In the data beneath this task, how many lines contain "并形成相关文件和记录"? Answer with the number only.

------------

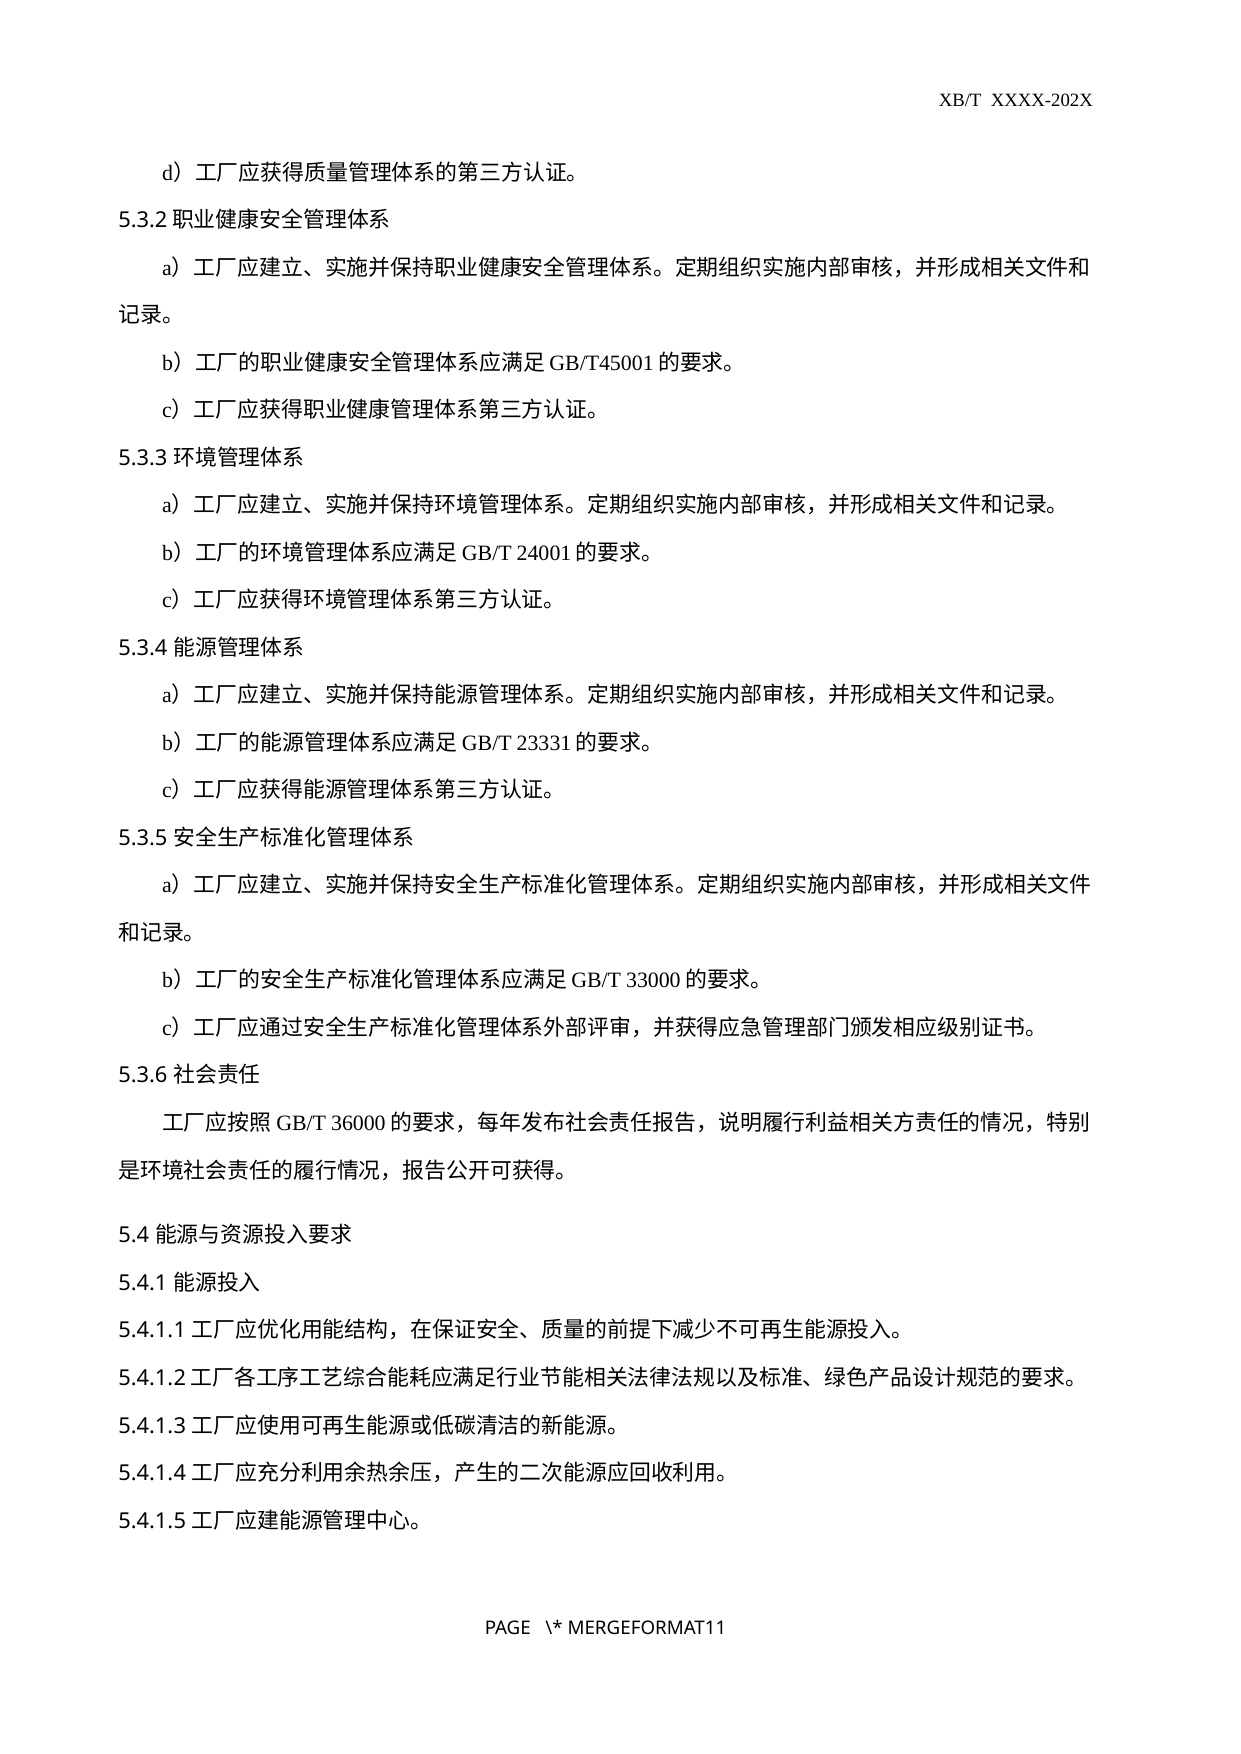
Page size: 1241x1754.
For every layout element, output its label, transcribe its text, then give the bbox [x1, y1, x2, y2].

text b）工厂的安全生产标准化管理体系应满足GB/T 33000的要求。 [118, 962, 1092, 994]
subtitle 5.3.6 社会责任 [118, 1057, 1092, 1089]
text 5.4.1.3 工厂应使用可再生能源或低碳清洁的新能源。 [118, 1408, 1092, 1439]
text 5.4.1.2工厂各工序工艺综合能耗应满足行业节能相关法律法规以及标准、绿色产品设计规范的要求。 [118, 1360, 1092, 1392]
text 5.4.1.5 工厂应建能源管理中心。 [118, 1503, 1092, 1534]
text a）工厂应建立、实施并保持安全生产标准化管理体系。定期组织实施内部审核，并形成相关文件和记录。 [118, 867, 1092, 947]
text c）工厂应获得环境管理体系第三方认证。 [118, 582, 1092, 614]
text a）工厂应建立、实施并保持职业健康安全管理体系。定期组织实施内部审核，并形成相关文件和记录。 [118, 250, 1092, 329]
text a）工厂应建立、实施并保持能源管理体系。定期组织实施内部审核，并形成相关文件和记录。 [118, 677, 1092, 709]
text a）工厂应建立、实施并保持环境管理体系。定期组织实施内部审核，并形成相关文件和记录。 [118, 487, 1092, 519]
text 5.4.1.4 工厂应充分利用余热余压，产生的二次能源应回收利用。 [118, 1455, 1092, 1487]
subtitle 5.3.5 安全生产标准化管理体系 [118, 820, 1092, 852]
subtitle 5.3.3 环境管理体系 [118, 440, 1092, 471]
subtitle 5.3.4 能源管理体系 [118, 630, 1092, 662]
text b）工厂的能源管理体系应满足GB/T 23331的要求。 [118, 725, 1092, 757]
text 5.4 能源与资源投入要求 [118, 1217, 1092, 1248]
text 5.4.1.1 工厂应优化用能结构，在保证安全、质量的前提下减少不可再生能源投入。 [118, 1312, 1092, 1344]
text 工厂应按照GB/T 36000的要求，每年发布社会责任报告，说明履行利益相关方责任的情况，特别是环境社会责任的履行情况，报告公开可获得。 [118, 1105, 1092, 1184]
text b）工厂的环境管理体系应满足GB/T 24001的要求。 [118, 535, 1092, 566]
text b）工厂的职业健康安全管理体系应满足GB/T45001的要求。 [118, 345, 1092, 376]
subtitle 5.4.1 能源投入 [118, 1265, 1092, 1297]
text d）工厂应获得质量管理体系的第三方认证。 [118, 154, 1092, 186]
subtitle 5.3.2职业健康安全管理体系 [118, 202, 1092, 234]
text c）工厂应获得能源管理体系第三方认证。 [118, 772, 1092, 804]
text c）工厂应通过安全生产标准化管理体系外部评审，并获得应急管理部门颁发相应级别证书。 [118, 1010, 1092, 1042]
text c）工厂应获得职业健康管理体系第三方认证。 [118, 392, 1092, 424]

------------

### Answer to this problem
4